▸ **STATED EXERCISE**: Filter the records below, keeping every line that contains the string "these". Treat the match as case-sensitive.

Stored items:
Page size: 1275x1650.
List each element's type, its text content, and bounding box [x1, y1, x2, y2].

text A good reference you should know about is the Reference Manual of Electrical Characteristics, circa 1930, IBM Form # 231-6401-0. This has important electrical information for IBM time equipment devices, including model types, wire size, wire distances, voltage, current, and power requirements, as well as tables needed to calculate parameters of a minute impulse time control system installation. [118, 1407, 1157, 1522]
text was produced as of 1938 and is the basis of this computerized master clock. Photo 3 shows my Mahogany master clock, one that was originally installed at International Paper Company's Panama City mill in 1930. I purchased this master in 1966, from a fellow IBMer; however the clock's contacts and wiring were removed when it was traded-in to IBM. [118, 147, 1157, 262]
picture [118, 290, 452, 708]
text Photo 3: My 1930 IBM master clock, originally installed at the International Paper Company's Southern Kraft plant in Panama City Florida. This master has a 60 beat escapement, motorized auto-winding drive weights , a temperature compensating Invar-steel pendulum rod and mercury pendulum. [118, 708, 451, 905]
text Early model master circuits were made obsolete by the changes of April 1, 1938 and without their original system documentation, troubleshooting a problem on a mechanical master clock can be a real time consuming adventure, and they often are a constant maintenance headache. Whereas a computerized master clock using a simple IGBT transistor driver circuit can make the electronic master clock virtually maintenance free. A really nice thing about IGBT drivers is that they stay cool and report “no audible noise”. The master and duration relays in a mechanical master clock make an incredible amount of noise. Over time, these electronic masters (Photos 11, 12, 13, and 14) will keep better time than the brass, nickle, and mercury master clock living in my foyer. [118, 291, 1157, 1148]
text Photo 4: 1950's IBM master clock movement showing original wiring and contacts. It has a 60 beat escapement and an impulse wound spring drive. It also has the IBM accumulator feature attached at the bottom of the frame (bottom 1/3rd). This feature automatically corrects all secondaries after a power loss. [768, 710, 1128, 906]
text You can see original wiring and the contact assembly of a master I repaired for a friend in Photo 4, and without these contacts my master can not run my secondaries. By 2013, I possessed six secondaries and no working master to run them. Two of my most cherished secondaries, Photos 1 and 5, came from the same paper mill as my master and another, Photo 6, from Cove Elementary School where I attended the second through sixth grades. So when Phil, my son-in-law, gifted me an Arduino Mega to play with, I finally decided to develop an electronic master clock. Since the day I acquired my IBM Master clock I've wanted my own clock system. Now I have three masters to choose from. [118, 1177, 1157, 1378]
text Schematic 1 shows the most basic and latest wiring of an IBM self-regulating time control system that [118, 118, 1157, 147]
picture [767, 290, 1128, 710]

▸ **FINAL RESULT**:
text Early model master circuits were made obsolete by the changes of April 1, 1938 and without their original system documentation, troubleshooting a problem on a mechanical master clock can be a real time consuming adventure, and they often are a constant maintenance headache. Whereas a computerized master clock using a simple IGBT transistor driver circuit can make the electronic master clock virtually maintenance free. A really nice thing about IGBT drivers is that they stay cool and report “no audible noise”. The master and duration relays in a mechanical master clock make an incredible amount of noise. Over time, these electronic masters (Photos 11, 12, 13, and 14) will keep better time than the brass, nickle, and mercury master clock living in my foyer. [118, 291, 1157, 1148]
text You can see original wiring and the contact assembly of a master I repaired for a friend in Photo 4, and without these contacts my master can not run my secondaries. By 2013, I possessed six secondaries and no working master to run them. Two of my most cherished secondaries, Photos 1 and 5, came from the same paper mill as my master and another, Photo 6, from Cove Elementary School where I attended the second through sixth grades. So when Phil, my son-in-law, gifted me an Arduino Mega to play with, I finally decided to develop an electronic master clock. Since the day I acquired my IBM Master clock I've wanted my own clock system. Now I have three masters to choose from. [118, 1177, 1157, 1378]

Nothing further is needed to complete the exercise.